Good day,

I need a refresher on Tensor Dimensions. I need to make sure I am understanding correctly.

So by my understanding

boxes – tensor of shape (19, 19, 5, 4) - so the first 2 dimensions are the dimensions of the image after encoding. The 3rd dimension represents the 5 anchor boxes for each of these 19^2 grid cells and the 4 represents bx, by,bh,bw for each of the 5 anchor boxes, in each of these 19^2 grid cells.

box_confidence – tensor of shape (19, 19, 5, 1) - This encodes for each anchor box in each grid cell the confidence that there is some object detected.

box_class_probs – tensor of shape (19, 19, 5, 80) - This encodes for all 80 classes, in each of the 5 anchor boxes for each of the 19^2 grid cells the probabilities that class is present in the anchor box. So for a particular grid cell, and for each of the 5 anchors boxes in that grid cell there is an 80 dimensional vector with all the class probabilities for the 80 classes.
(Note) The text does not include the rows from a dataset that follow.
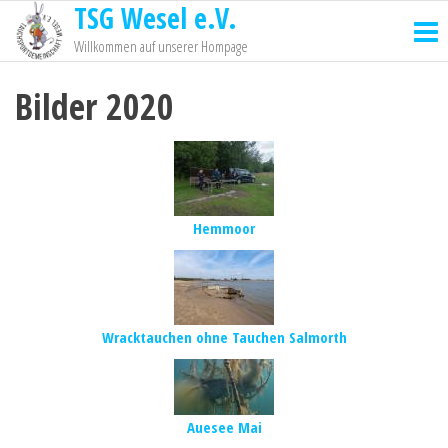
TSG Wesel e.V.
Willkommen auf unserer Hompage
Bilder 2020
Hemmoor
Wracktauchen ohne Tauchen Salmorth
Auesee Mai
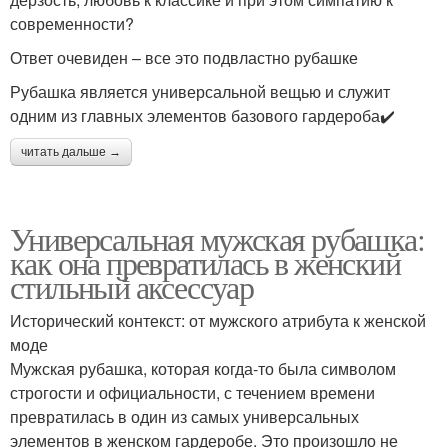
современности?
Ответ очевиден – все это подвластно рубашке
Рубашка является универсальной вещью и служит
одним из главных элементов базового гардероба✔️
читать дальше →
Универсальная мужская рубашка:
как она превратилась в женский
стильный аксессуар
Исторический контекст: от мужского атрибута к женской
моде
Мужская рубашка, которая когда-то была символом
строгости и официальности, с течением времени
превратилась в один из самых универсальных
элементов в женском гардеробе. Это произошло не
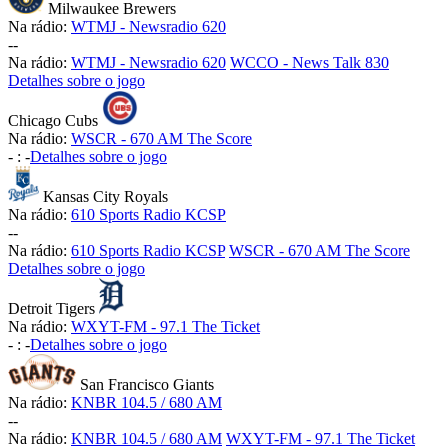
Milwaukee Brewers
Na rádio:
WTMJ - Newsradio 620
-
-
Na rádio:
WTMJ - Newsradio 620
WCCO - News Talk 830
Detalhes sobre o jogo
Chicago Cubs
Na rádio:
WSCR - 670 AM The Score
-
:
-
Detalhes sobre o jogo
Kansas City Royals
Na rádio:
610 Sports Radio KCSP
-
-
Na rádio:
610 Sports Radio KCSP
WSCR - 670 AM The Score
Detalhes sobre o jogo
Detroit Tigers
Na rádio:
WXYT-FM - 97.1 The Ticket
-
:
-
Detalhes sobre o jogo
San Francisco Giants
Na rádio:
KNBR 104.5 / 680 AM
-
-
Na rádio:
KNBR 104.5 / 680 AM
WXYT-FM - 97.1 The Ticket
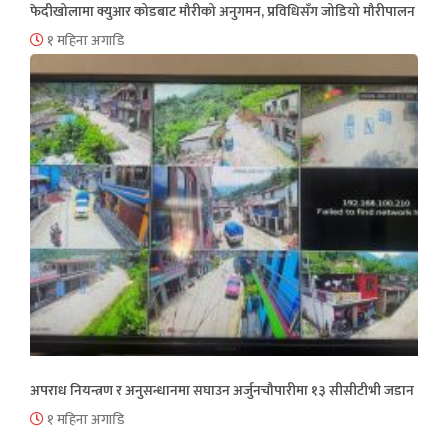
फेदीखोलामा क्युआर कोडबाट मौरीको अनुगमन, प्रविधिसँग जोडियो मौरीपालन
१ महिना अगाडि
अपराध नियन्त्रण र अनुसन्धानमा सघाउन अर्जुनचौपारीमा १३ सीसीटीभी जडान
१ महिना अगाडि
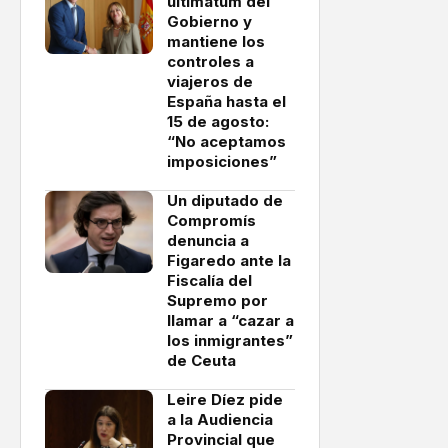
ultimátum del
Gobierno y
mantiene los
controles a
viajeros de
España hasta el
15 de agosto:
“No aceptamos
imposiciones”
Un diputado de
Compromís
denuncia a
Figaredo ante la
Fiscalía del
Supremo por
llamar a “cazar a
los inmigrantes”
de Ceuta
Leire Díez pide
a la Audiencia
Provincial que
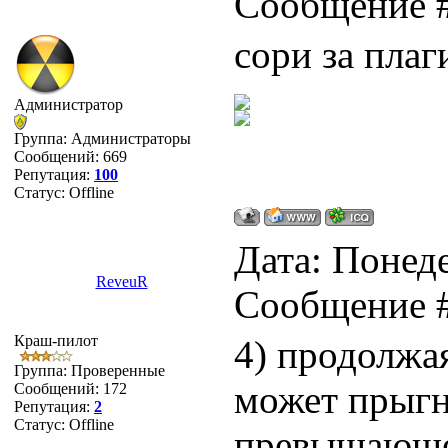
Сообщение 
сори за плаг
Администратор
Группа: Администраторы
Сообщений:
669
Репутация:
100
Статус:
Offline
Дата: Понеде
ReveuR
Сообщение 
Краш-пилот
4) продолжая
Группа: Проверенные
может прыгну
Сообщений:
172
Репутация:
2
Статус:
Offline
превышающее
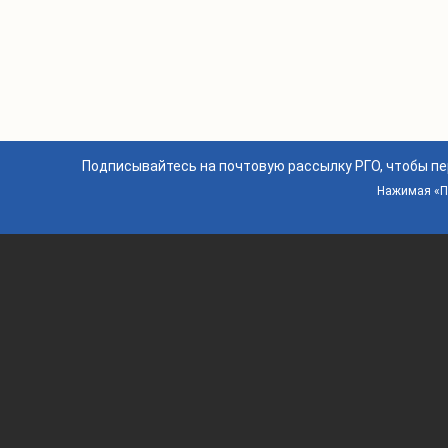
Подписывайтесь на почтовую рассылку РГО, чтобы п
Нажимая «По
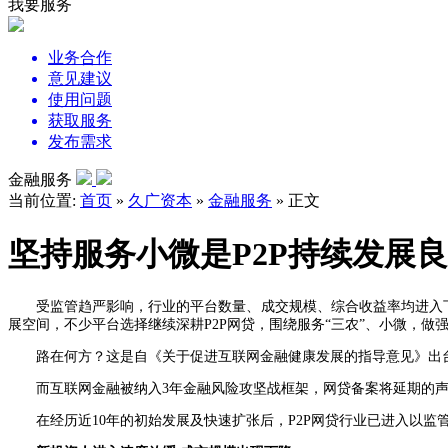
我要服务
业务合作
意见建议
使用问题
获取服务
发布需求
金融服务
当前位置:
首页
»
久广资本
»
金融服务
» 正文
坚持服务小微是P2P持续发展
受监管趋严影响，行业的平台数量、成交规模、综合收益率均进入
展空间，不少平台选择继续深耕P2P网贷，围绕服务“三农”、小微，做
路在何方？这是自《关于促进互联网金融健康发展的指导意见》出台
而互联网金融被纳入3年金融风险攻坚战框架，网贷备案将延期的
在经历近10年的初始发展及快速扩张后，P2P网贷行业已进入以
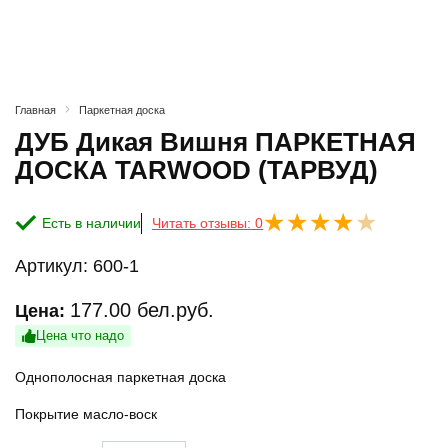
Главная
Паркетная доска
ДУБ Дикая Вишня ПАРКЕТНАЯ
ДОСКА TARWOOD (ТАРВУД)
Есть в наличии
Читать отзывы: 0
Артикул:
600-1
177.00
бел.руб.
Цена:
Цена что надо
Однополосная паркетная доска
Покрытие масло-воск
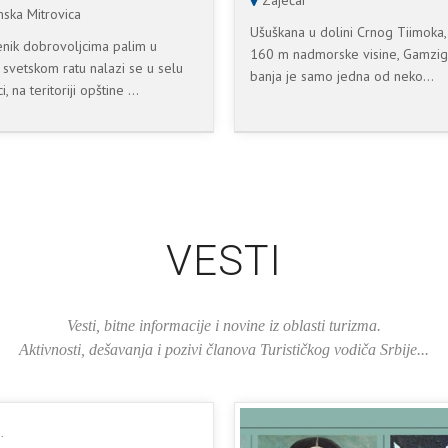
Zaječar
ska Mitrovica
Ušuškana u dolini Crnog Tiimoka,
ik dobrovoljcima palim u
160 m nadmorske visine, Gamzig
svetskom ratu nalazi se u selu
banja je samo jedna od neko...
i, na teritoriji opštine ...
VESTI
Vesti, bitne informacije i novine iz oblasti turizma.
Aktivnosti, dešavanja i pozivi članova Turističkog vodiča Srbije...
.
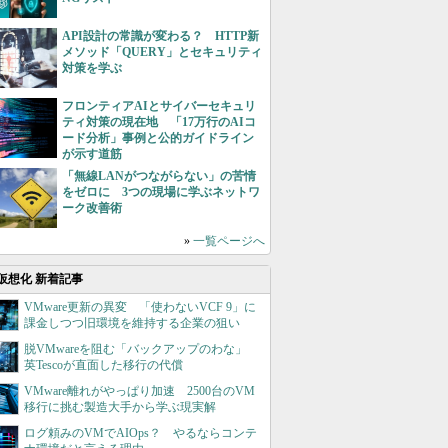
API設計の常識が変わる？ HTTP新
メソッド「QUERY」とセキュリティ
対策を学ぶ
フロンティアAIとサイバーセキュリ
ティ対策の現在地 「17万行のAIコ
ード分析」事例と公的ガイドライン
が示す道筋
「無線LANがつながらない」の苦情
をゼロに 3つの現場に学ぶネットワ
ーク改善術
»
一覧ページへ
仮想化 新着記事
VMware更新の異変 「使わないVCF 9」に
課金しつつ旧環境を維持する企業の狙い
脱VMwareを阻む「バックアップのわな」
英Tescoが直面した移行の代償
VMware離れがやっぱり加速 2500台のVM
移行に挑む製造大手から学ぶ現実解
ログ頼みのVMでAIOps？ やるならコンテ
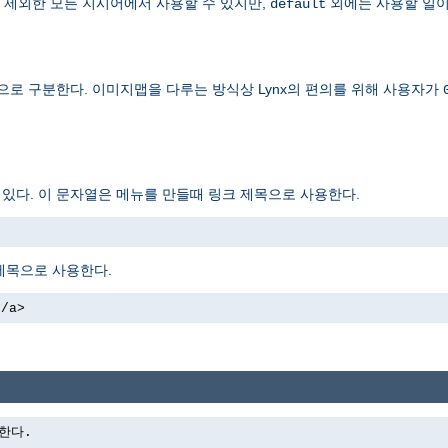
 제외한 모든 지시어에서 사용할 수 있지만,
외에는 사용할 일이
default
으로 구분한다. 이미지맵을 다루는 방식상 Lynx의 편의를 위해 사용자가
도 있다. 이 문자열은 메뉴를 만들때 링크 제목으로 사용한다.
제목으로 사용한다.
</a>
력한다.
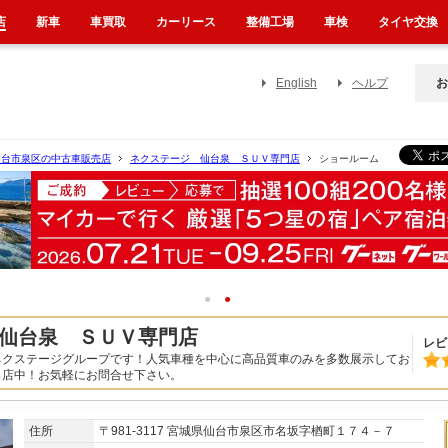
店
新車
車買取
カーリース
整備工場
車検
タイヤ交換
English
ヘルプ
お
仙台市泉区の中古車販売店
ネクステージ 仙台泉 ＳＵＶ専門店
ショールーム
1
2
仙台泉 ＳＵＶ専門店
レビ
ネクステージグループです！人気車種を中心に高品質車のみを多数展示してお
出店中！お気軽にお問合せ下さい。
住所
〒981-3117 宮城県仙台市泉区市名坂字楢町１７４－７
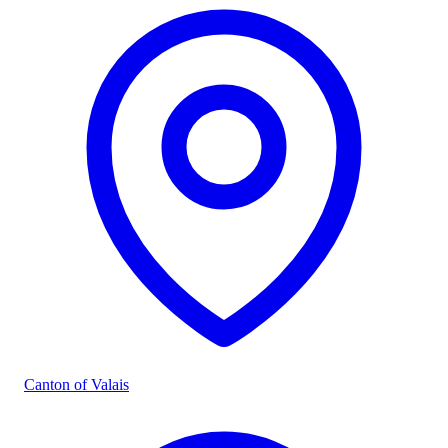
Canton of Valais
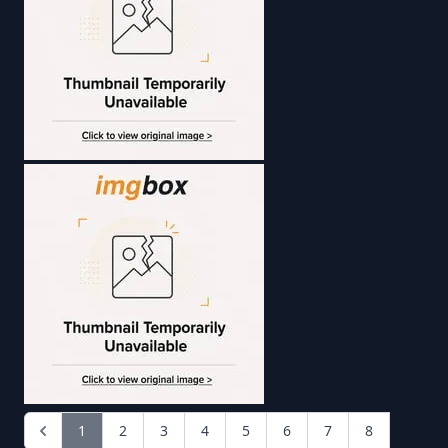
1
2
3
4
5
6
7
8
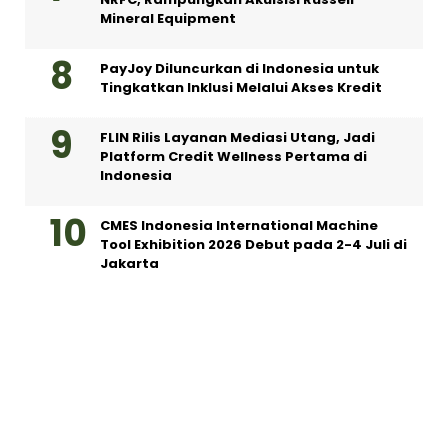
Mineral Equipment
PayJoy Diluncurkan di Indonesia untuk
Tingkatkan Inklusi Melalui Akses Kredit
FLIN Rilis Layanan Mediasi Utang, Jadi
Platform Credit Wellness Pertama di
Indonesia
CMES Indonesia International Machine
Tool Exhibition 2026 Debut pada 2-4 Juli di
Jakarta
So now we are told box_scores is of dimension (19,19,5,80). Here is my first down break in understanding. Why do we need to calculate box_scores. Surely box_class_probs already encodes all the necessary information?

Now I get the following shapes:

Box scores shapes (19, 19, 5, 80)

Box classes [19 19 5]

Box class scores[19 19 5]

Now I understand how we get the shape for Box_Scores but I don’t quiet understand what information is encoded by the next 2. But I think Box classes shape is that it represents for each of the 5 anchor boxes, in each of the 19^2 grid cells the class with highest probability and Box_class_scores represents the corresponding score associated with each of those classes.

Is my understanding mostly correct?

I also need a hint for how I make the filtering mask have the same dimensions as box_class_scores.